MATERIAL SHOWN:
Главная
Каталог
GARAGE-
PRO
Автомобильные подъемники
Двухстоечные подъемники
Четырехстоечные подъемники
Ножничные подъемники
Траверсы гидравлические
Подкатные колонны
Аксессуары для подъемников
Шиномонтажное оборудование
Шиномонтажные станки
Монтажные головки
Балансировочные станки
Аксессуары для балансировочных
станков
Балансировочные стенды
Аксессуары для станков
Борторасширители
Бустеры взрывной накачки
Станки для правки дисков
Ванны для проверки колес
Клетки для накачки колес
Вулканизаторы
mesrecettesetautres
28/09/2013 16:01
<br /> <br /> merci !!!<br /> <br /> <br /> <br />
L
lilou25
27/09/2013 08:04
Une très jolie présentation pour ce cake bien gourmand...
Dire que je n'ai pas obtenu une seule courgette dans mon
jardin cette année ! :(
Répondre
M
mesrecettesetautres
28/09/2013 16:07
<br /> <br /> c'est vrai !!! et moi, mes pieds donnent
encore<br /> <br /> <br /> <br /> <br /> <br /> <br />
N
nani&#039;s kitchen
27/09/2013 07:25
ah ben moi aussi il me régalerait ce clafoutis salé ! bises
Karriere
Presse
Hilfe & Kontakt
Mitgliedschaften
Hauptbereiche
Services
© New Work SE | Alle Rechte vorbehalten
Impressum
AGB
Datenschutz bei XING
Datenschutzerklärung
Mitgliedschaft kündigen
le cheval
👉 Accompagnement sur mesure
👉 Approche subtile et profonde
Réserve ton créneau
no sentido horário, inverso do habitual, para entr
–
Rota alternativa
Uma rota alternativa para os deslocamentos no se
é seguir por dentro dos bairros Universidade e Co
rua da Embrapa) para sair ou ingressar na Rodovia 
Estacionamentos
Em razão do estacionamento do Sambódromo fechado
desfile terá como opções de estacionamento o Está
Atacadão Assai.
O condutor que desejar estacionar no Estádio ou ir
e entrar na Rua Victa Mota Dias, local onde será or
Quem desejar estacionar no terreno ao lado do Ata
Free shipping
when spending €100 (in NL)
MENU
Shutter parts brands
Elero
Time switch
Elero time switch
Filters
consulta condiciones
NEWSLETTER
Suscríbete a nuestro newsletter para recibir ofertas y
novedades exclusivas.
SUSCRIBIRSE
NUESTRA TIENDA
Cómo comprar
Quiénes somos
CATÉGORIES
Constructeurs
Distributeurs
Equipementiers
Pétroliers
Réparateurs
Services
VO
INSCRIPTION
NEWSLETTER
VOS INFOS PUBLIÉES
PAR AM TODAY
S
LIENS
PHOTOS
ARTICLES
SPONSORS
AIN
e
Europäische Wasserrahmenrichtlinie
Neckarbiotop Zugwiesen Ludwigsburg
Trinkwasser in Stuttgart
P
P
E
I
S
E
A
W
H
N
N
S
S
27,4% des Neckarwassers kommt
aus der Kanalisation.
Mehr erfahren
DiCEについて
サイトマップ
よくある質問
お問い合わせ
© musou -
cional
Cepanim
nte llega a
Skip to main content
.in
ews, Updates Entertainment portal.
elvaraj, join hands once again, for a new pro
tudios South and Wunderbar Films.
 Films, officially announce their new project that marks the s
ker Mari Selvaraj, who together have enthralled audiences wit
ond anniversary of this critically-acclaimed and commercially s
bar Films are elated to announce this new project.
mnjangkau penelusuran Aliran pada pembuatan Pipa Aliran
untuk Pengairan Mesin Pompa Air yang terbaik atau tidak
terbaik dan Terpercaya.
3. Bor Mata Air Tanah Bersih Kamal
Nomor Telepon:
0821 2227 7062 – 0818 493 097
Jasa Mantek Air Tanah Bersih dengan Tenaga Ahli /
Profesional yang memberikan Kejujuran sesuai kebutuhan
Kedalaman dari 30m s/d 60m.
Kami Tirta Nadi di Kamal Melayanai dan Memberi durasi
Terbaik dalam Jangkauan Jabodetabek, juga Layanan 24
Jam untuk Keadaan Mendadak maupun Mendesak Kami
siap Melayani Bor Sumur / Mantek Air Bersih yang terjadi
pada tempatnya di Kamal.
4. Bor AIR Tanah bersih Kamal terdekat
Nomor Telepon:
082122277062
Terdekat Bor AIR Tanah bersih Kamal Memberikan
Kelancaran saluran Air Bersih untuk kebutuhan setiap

ACTIVITY: Pull out every line of the items above that contains the string "pada", and copy each one in full.

FINAL ANSWER:
mnjangkau penelusuran Aliran pada pembuatan Pipa Aliran
pada tempatnya di Kamal.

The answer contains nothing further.